> Comprueba tu comprensión:
A - Transcribe del pasaje citado el fragmento que va de "En el Evangelio" a "(Mc 3,13-19).", ambos incluidos.
B - Según el pasaje citado, ¿adónde prefirió huir Jonás?
C - Resume en forma de lista el párrafo del pasaje citado que empieza con "En el Evangelio de San Marcos", conservando sus datos principales.

> Pasaje citado:
· · · · ·

Pero la palabra de Dios nos presenta también el drama del profeta que huye ante su
misión por falta de confianza. Tal fue el caso de Jonás, llamado por Dios para denunciar
por su maldad a los habitantes de Nínive, y prefirió “huir a Tarsis, lejos de la presencia
del Señor” (Jon 1,3). O la decepción del joven rico, a quien “Jesús miró con amor” (Mc
10,21), y lo invitó a seguirlo, a vender todo lo que tenía para darlo a los pobres.
Sabemos que “al oír estas palabras, se entristeció y quedó apenado, porque poseía
muchos bienes” (cf. Mc 10,17-22). En lugar de poseer sus bienes, éstos lo poseían a él.
“Llamó a los que quiso” (Mc 3,13)
En el Evangelio de San Marcos, encontramos un pasaje de hondo significado en la
vida de Jesús: “Después subió a la montaña y llamó a su lado a los que quiso. Ellos
fueron hacia él, y Jesús instituyó a Doce para que estuvieran con él, y para enviarlos a
predicar con el poder de expulsar a los demonios. Así instituyó a los Doce …”. Sigue a
continuación la enumeración exacta de cada uno de los miembros de este grupo íntimo
(Mc 3,13-19).

· · · · ·

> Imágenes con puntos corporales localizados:
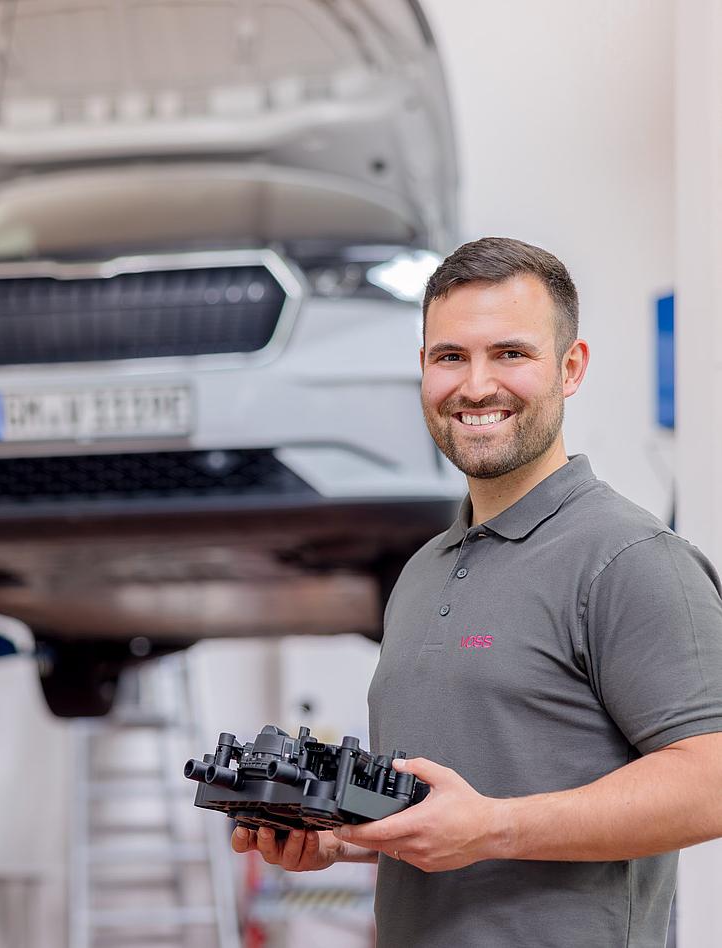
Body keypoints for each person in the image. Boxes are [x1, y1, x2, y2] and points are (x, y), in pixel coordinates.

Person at [231, 237, 722, 947]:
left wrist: (496, 827)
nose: (476, 385)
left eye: (511, 354)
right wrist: (343, 838)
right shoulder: (424, 568)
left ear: (570, 367)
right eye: (450, 356)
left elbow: (710, 780)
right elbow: (445, 819)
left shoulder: (630, 559)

· · · · ·

> Soluciones del ejercicio:
A -
En el Evangelio de San Marcos, encontramos un pasaje de hondo significado en la
vida de Jesús: “Después subió a la montaña y llamó a su lado a los que quiso. Ellos
fueron hacia él, y Jesús instituyó a Doce para que estuvieran con él, y para enviarlos a
predicar con el poder de expulsar a los demonios. Así instituyó a los Doce …”. Sigue a
continuación la enumeración exacta de cada uno de los miembros de este grupo íntimo
(Mc 3,13-19).

B - A Tarsis, lejos de la presencia del Señor.

C -
- El Evangelio de San Marcos recoge un pasaje de hondo significado en la vida de Jesús.
- Jesús subió a la montaña y llamó a su lado a los que quiso, y ellos fueron hacia él.
- Instituyó a Doce para que estuvieran con él y para enviarlos a predicar con el poder de expulsar a los demonios.
- A continuación se enumera a cada uno de los miembros de este grupo íntimo (Mc 3,13-19).